Pulsarlar

Pulsarlar

Atarca (pulsar) “kalp gibi atan” anlamına gelmektedir. İngilizcede “kalbin atması” anlamına gelen “pulsate” kelimesinden türetilmiştir. Atarcalar, içinde bulundukları bulutsuların çekirdeği ve kalbi oldukları kadar, kalp atışları gibi muazzam ritimlerle uzaya radyo dalgaları gönderen nötron yıldızlarıdır.  

İlk olarak 1967 yılında Cambridge Üniversitesinde radyo teleskop kullanılarak yapılan çalışmalar sonucu keşfedilmişlerdir.

Atmalar, kutup noktalarından elektromanyetik ışıma yapması sonucu gelen sinyaller sayesinde gözlenen bu gökcisimlerinin, büyük kütleli yıldızların evrimleri sonucunda oluştuğu bilinmektedir. Aslında birer nötron yıldızı olan atarcaların manyetik eksenine, dönme eksenine ve gözlemcinin bakış doğrultusuna bağlı olarak, yıldızın manyetik ekseni etrafındaki ışınım konisinden atmalar elde edilmektedir. Yani manyetik kutuplardan çıkan bu ışınım görüş çizgimizi kestiği sürece atarca Dünya’dan gözlenebilir. Aslında ışınım süreklidir ancak bu ışınım Dünya’dan kesik kesik gözlenebildiği için cisim bize periyodik elektromanyetik ışınımlar yapan bir kaynak gibi gözükür. Bu yüzden atarcalardan gelen ışığın gözlenmesi deniz fenerlerine benzetilebilir.

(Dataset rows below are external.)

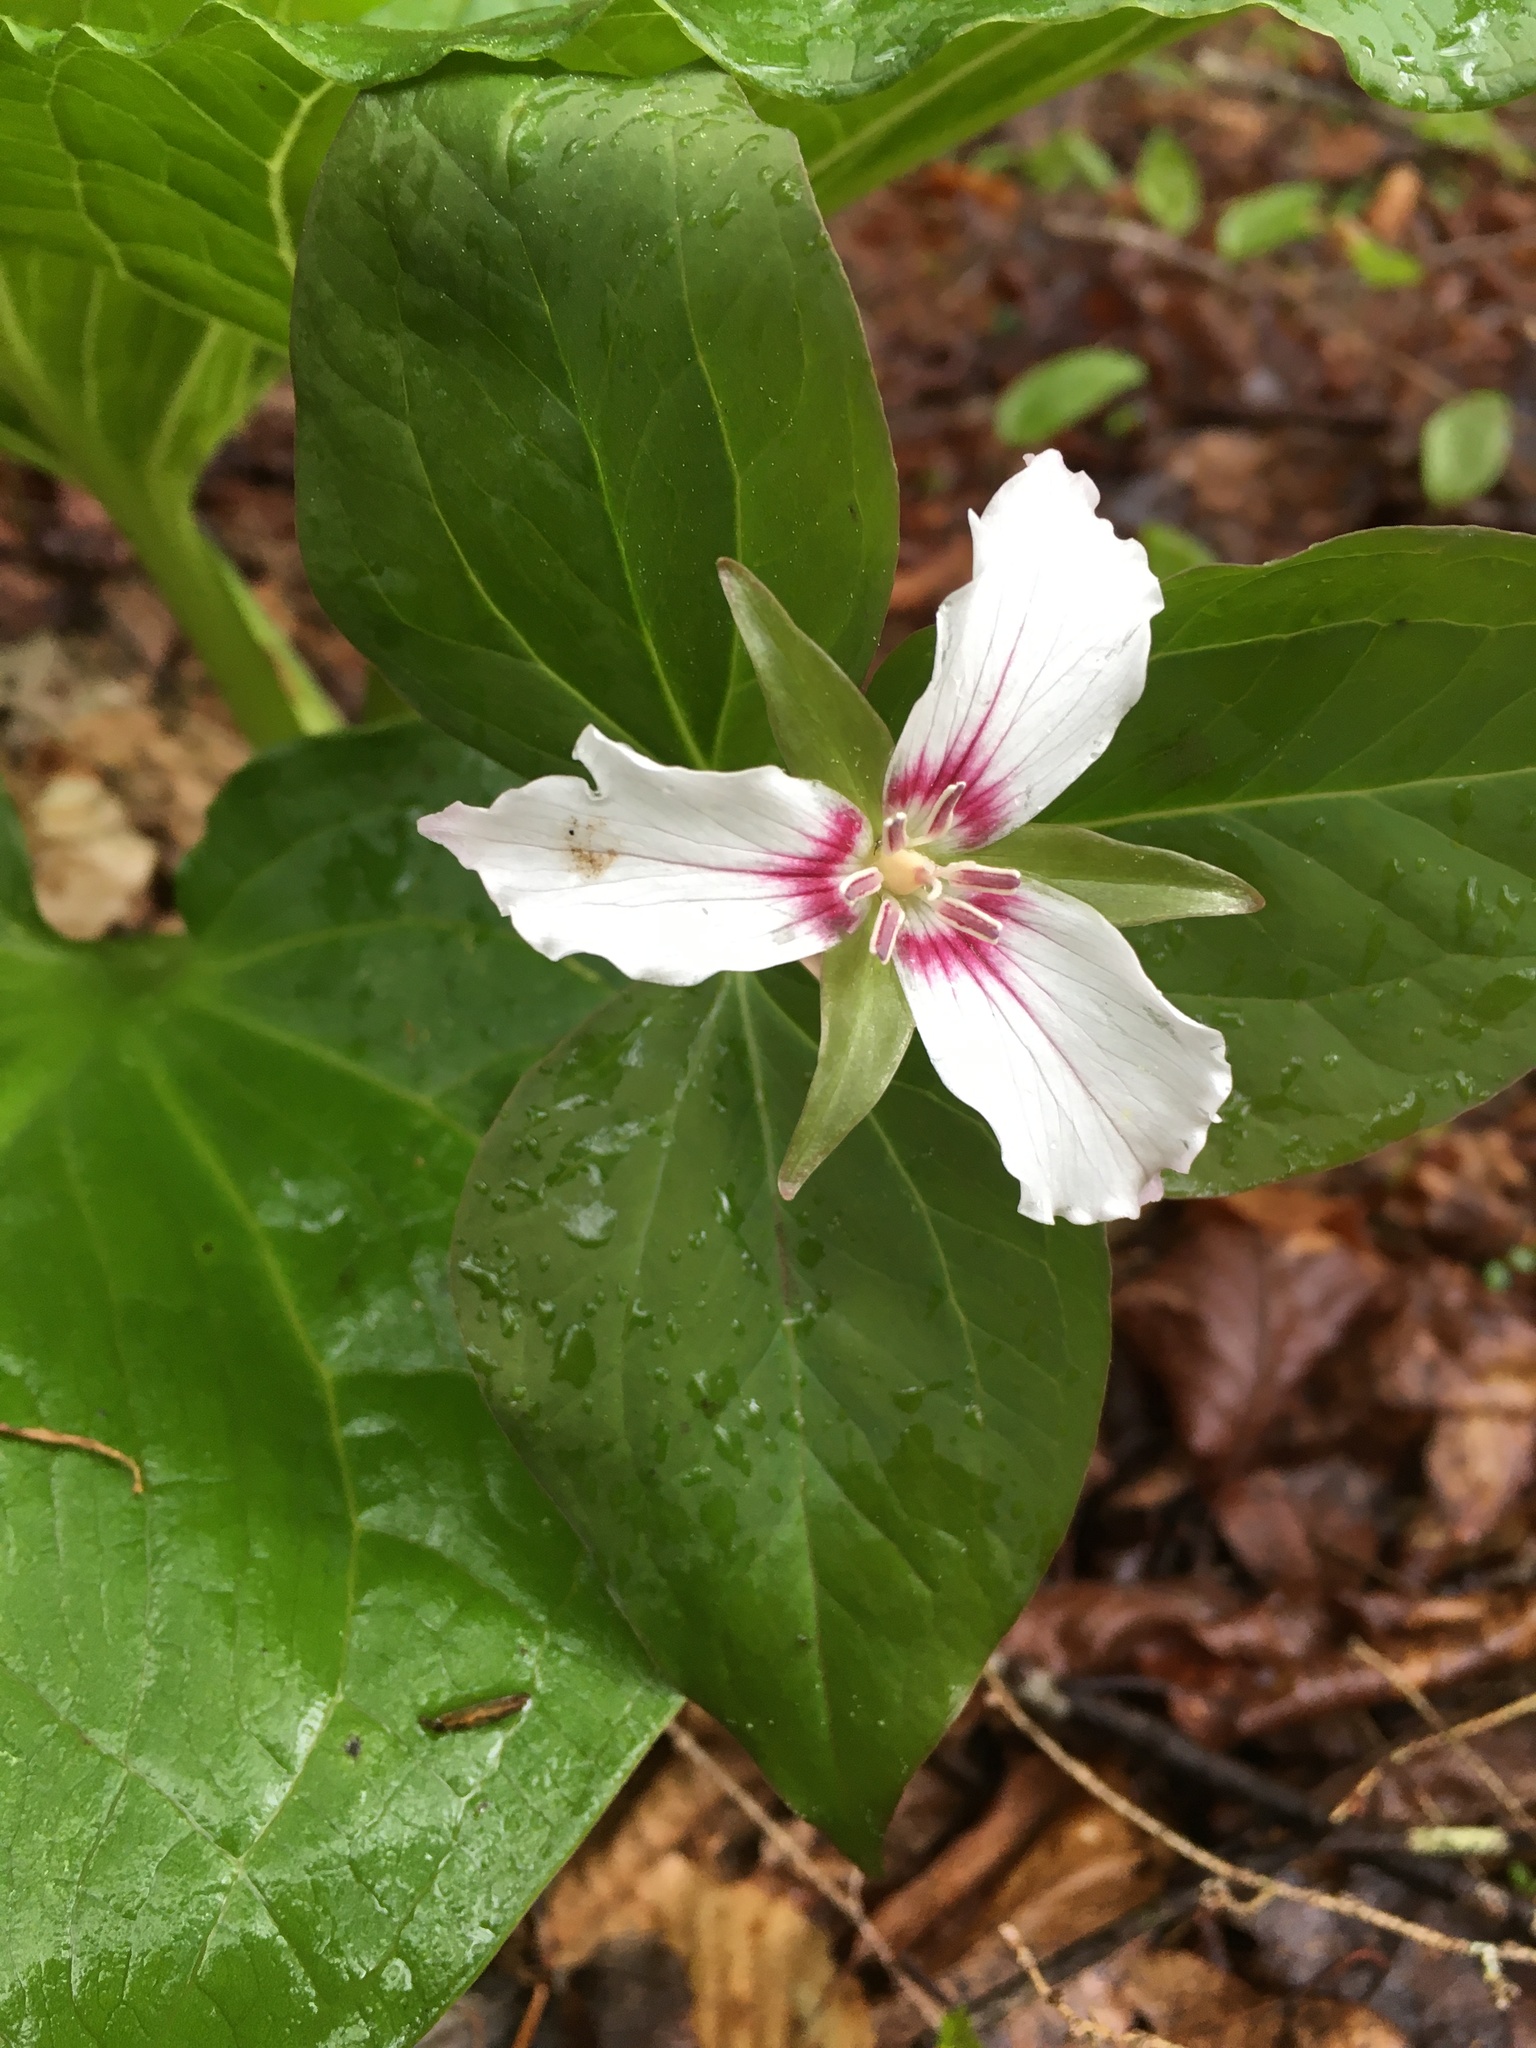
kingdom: Plantae
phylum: Tracheophyta
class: Liliopsida
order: Liliales
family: Melanthiaceae
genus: Trillium
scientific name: Trillium undulatum
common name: Paint trillium
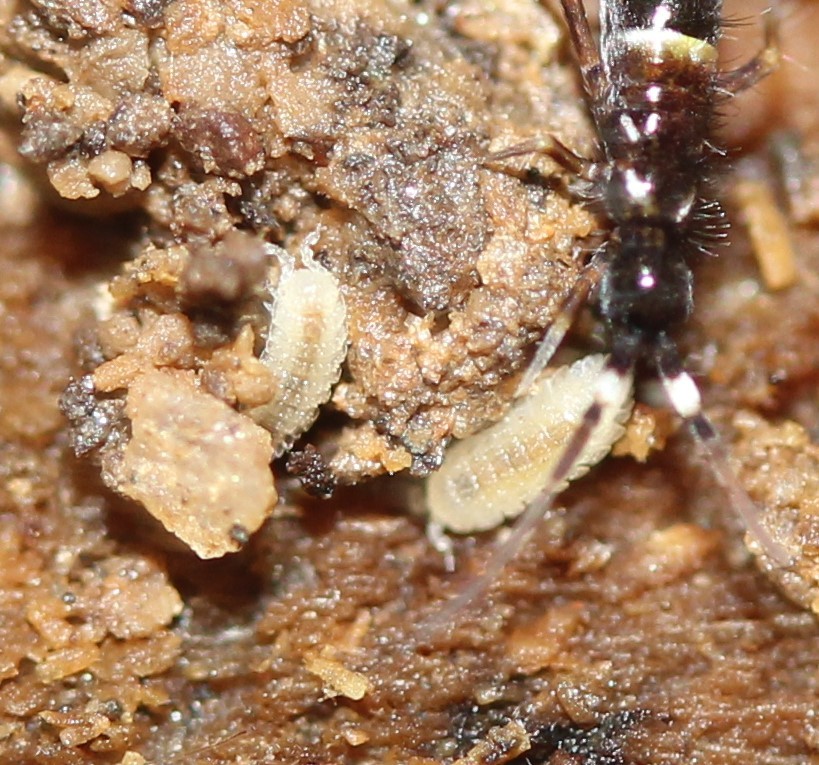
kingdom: Animalia
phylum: Arthropoda
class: Malacostraca
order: Isopoda
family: Trichoniscidae
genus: Haplophthalmus
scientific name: Haplophthalmus danicus
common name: Pillbug
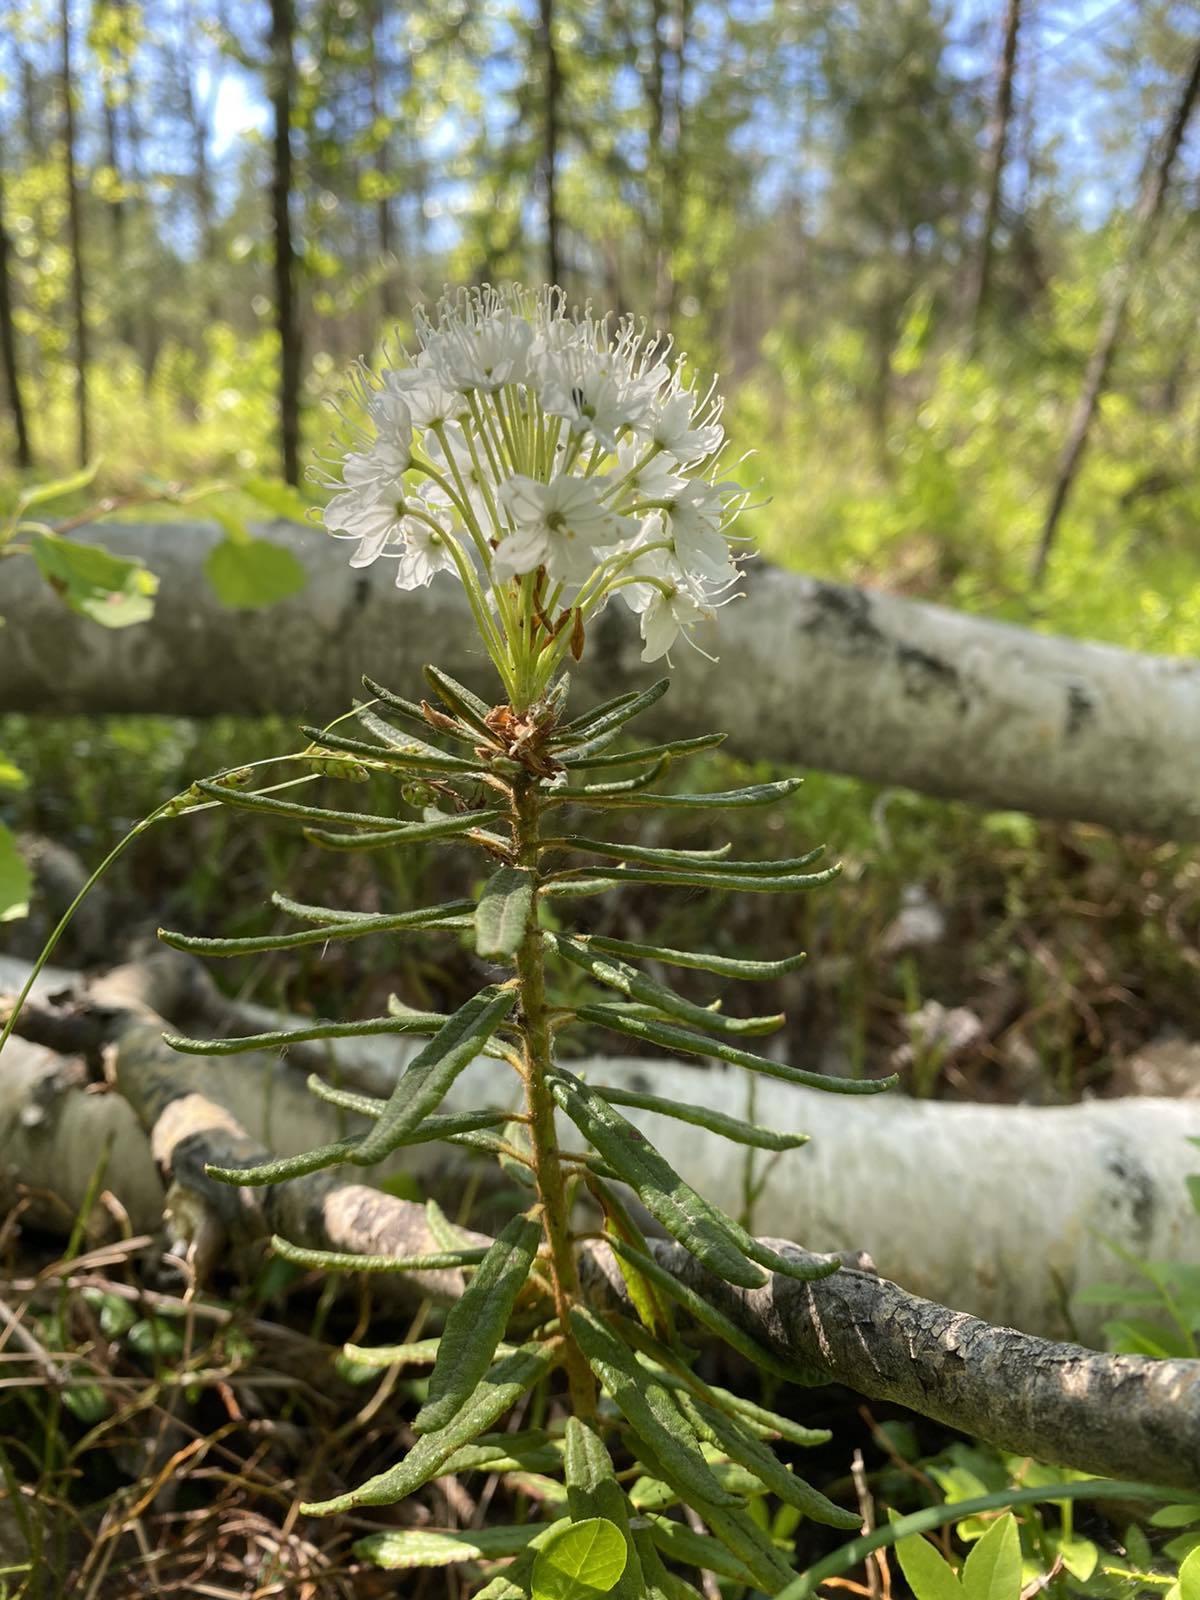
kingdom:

Atarcalar, yıldızın dönme enerjisinin relativistik parçacıkların kinetik enerjiye dönüştüğü bir ortam oluşturmaktadır. Bunun için yıldız kesin olarak büyük yeğinlikte bir manyetik alana sahip olmalıdır. Ayrıca pulsarlar oldukça büyük kütleli, çok küçük çaplı ve kendi eksenleri etrafında çok yüksek hızlarla dönen gökcisimleridir. Güneşimiz gibi yıldızlar kütlesi yetersiz olduğu için, evrimsel süreçlerini tamamladıklarında hiçbir zaman nötron yıldızı gibi bir yıldız oluşturamazlar.